PASSAGE:
§

You need to have leverage to play hardball.
Hardball means worse things will happen. Implode. Is a hardball word. ESPN from wussy Connecticut does not want 4 teams bolting and suing to get out. That is uber bad business. The ACC should be “you gonna help fix this or not?” Bad contracts get renegotiated all the time.
 
Hardball means worse things will happen. Implode. Is a hardball word. ESPN from wussy Connecticut does not want 4 teams bolting and suing to get out. That is uber bad business. The ACC should be “you gonna help fix this or not?” Bad contracts get renegotiated all the time.

Wussy Connecticut? Besides being a completely weird thing to say, ESPN is a subsidiary of the Walt Disney Company which is a multi-national conglomerate headquartered in Burbank, CA. Furthermore I'd guess that somewhere between 0% and 0% of the decision makers at ESPN are from Connecticut.

§

MATERIAL SUPPLIED:
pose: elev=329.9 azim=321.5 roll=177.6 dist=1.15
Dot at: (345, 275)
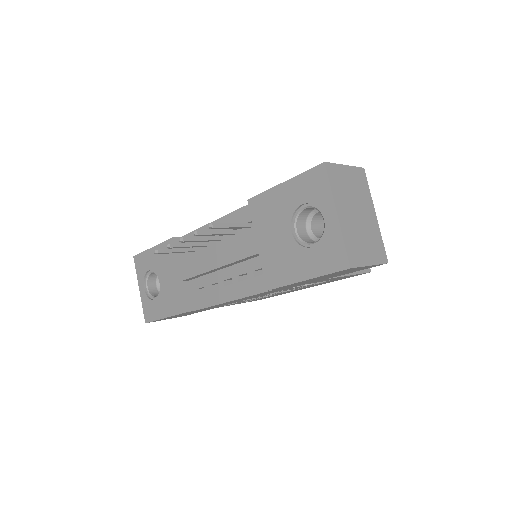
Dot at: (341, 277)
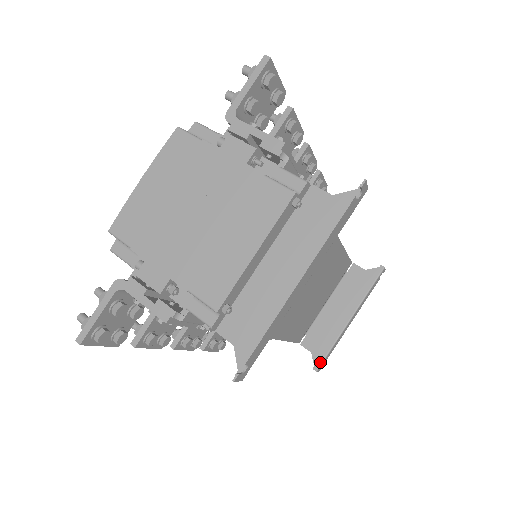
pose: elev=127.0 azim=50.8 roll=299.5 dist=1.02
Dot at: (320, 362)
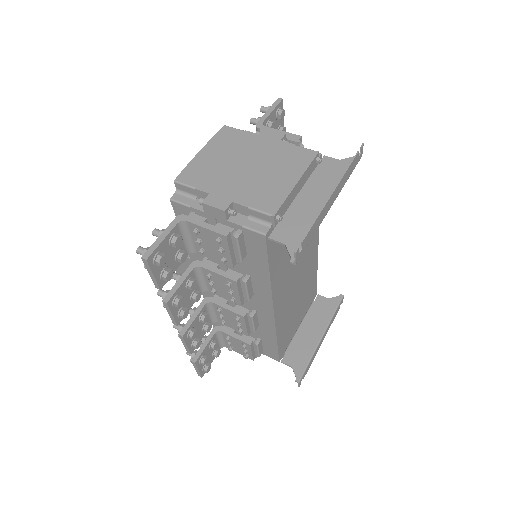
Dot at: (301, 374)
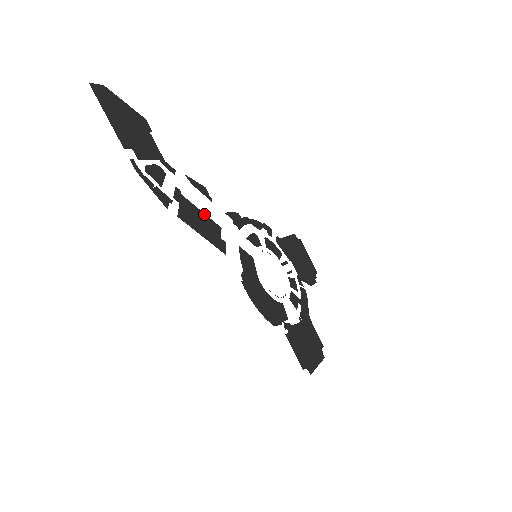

§

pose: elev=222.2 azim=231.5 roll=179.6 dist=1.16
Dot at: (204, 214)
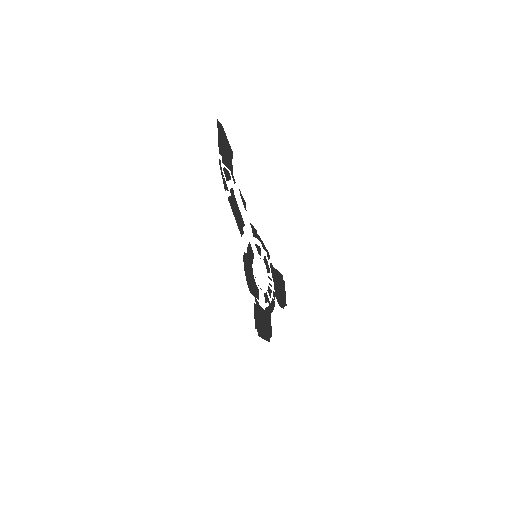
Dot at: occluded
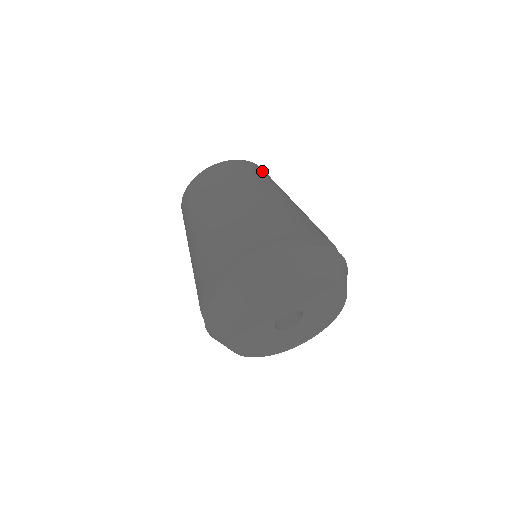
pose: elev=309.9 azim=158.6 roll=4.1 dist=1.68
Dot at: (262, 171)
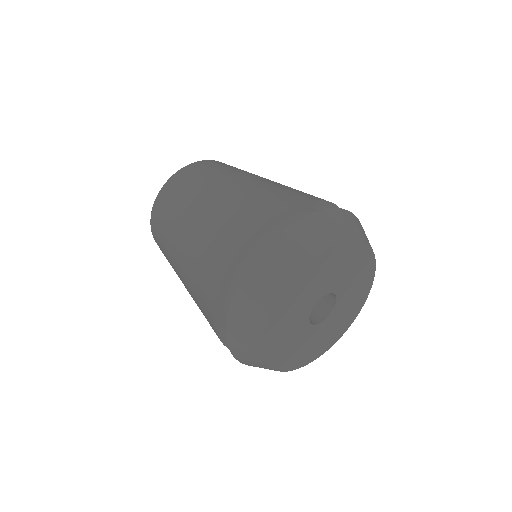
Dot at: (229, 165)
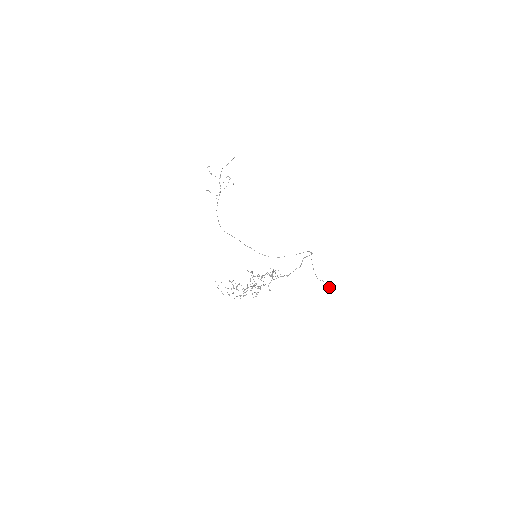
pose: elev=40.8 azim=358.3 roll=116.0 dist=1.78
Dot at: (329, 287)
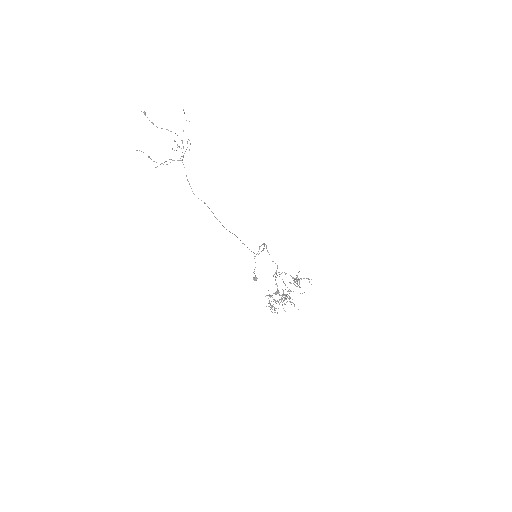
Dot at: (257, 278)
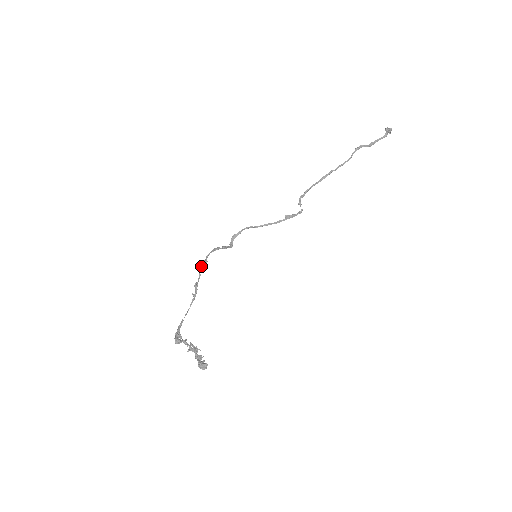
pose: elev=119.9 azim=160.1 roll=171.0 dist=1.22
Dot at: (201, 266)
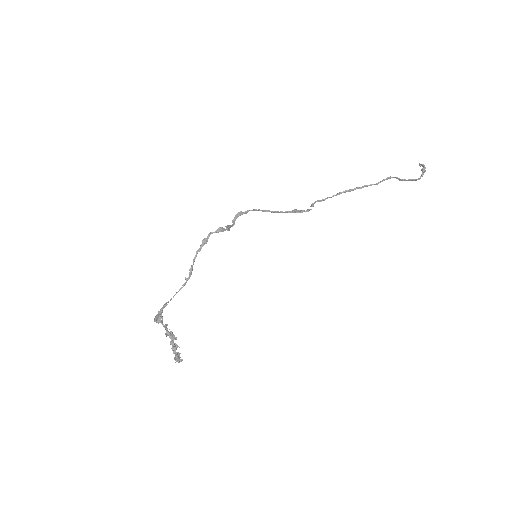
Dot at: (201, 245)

§

TO DO:
Pick up the forum exchange about ESPN and the ACC contract and continue it after its final sentence. The data above come from a separate source.

EXERCISE ANSWER:
So anyway, where is the leverage to play hardball with? What makes you think that ESPN has any interest in paying more for ACC football under any circumstances? Especially when they will end up with half the cream of the crop in the SEC if the ACC falls apart anyway. And even if they did, the ACC is an incredibly inferior product when compared to the B1G and SEC, so if ESPN paid us closer to fair market value in the next few years, it would be incrementally higher (think $5M per school) which would still leave us at a massive competitive disadvantage to the B1G/SEC and we'd be in the exact same spot, with the schools with a landing spot itching to get out. The only difference is ESPN, which is not in a strong financial position right now, would have less money in their coffers. Does that sound like something ESPN would agree to?

Us: hardball!

ESPN: eat a ****!

"You gonna help fix this or not?" is not a strong negotiating point.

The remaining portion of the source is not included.